これは、彼が生まれ持った人徳の一つだと思う。もとから柔らかくて親しみやすい雰囲気だけれど、笑うとたちまち他人の警戒心を解いてしまう。なんとも不思議な天性の魅力だ。
――いや、待って。仔犬ってなに。かわいいってなに。わたしは一体、この状況でなにを考えているのだろうか。
彩は正気を保とうと、両手で顔を覆って首を横にふった。
「手が邪魔だな。縛っちゃおうかな」
「……縛る?」
――もしかして、見かけによらずサディスト気質なの?
困惑している間に、男が馬乗りの格好で彩の骨盤を両膝でしっかりとはさむ。そして、身動きが取れない彩の両手首をブランド物の青いネクタイで一つに縛って満足そうに頷いた。
「これでよし」
「……よっ、よくありません! ほどいてください!」
彩は、自由を封じられた体をよじって必死に抵抗する。
しかし、相手は細身とはいえ身長一八〇センチ、今年二十五歳になる健康な男子だ。到底、華奢で非力な女性が力で敵うわけがない。ベッドのスプリングが軽くきしんで、縛られた両手を簡単に頭の上で固定されてしまった。

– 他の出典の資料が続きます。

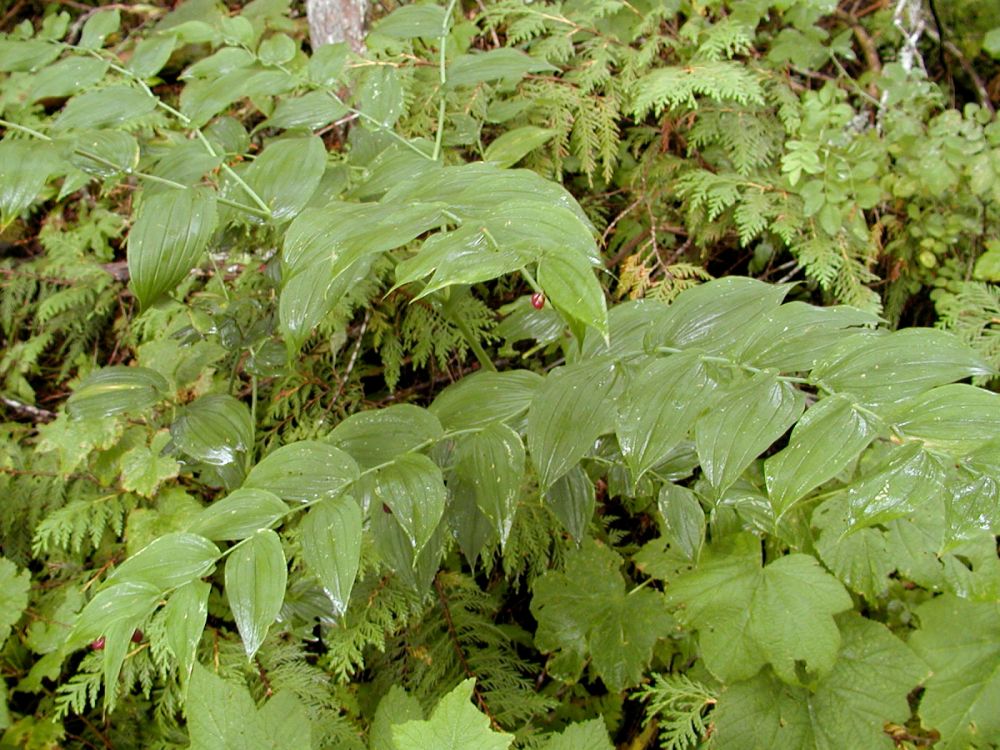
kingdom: Plantae
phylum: Tracheophyta
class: Liliopsida
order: Liliales
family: Liliaceae
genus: Streptopus
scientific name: Streptopus amplexifolius
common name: Clasp twisted stalk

「そうだよね。こんな面白くもなんともない縛り方じゃよくないよね。彩さん、ごめん。次までにいろいろな縛り方を習得しとくよ」
「そうじゃなくて……! 縛り方なんて習得しなくていいですから、その向上心は別で使ってください。それに、次ってなんですか?」
「いつもクールな彩さんしか見ないから、新鮮でいいね。こういうの」
――話、通じず。
彩は、ごくりと生唾をのむ。動揺のあまりすっかり失念していた。藤崎仁寿が、超ポジティブで鋼鉄の心を持っている、規格外に手強い男だということを――。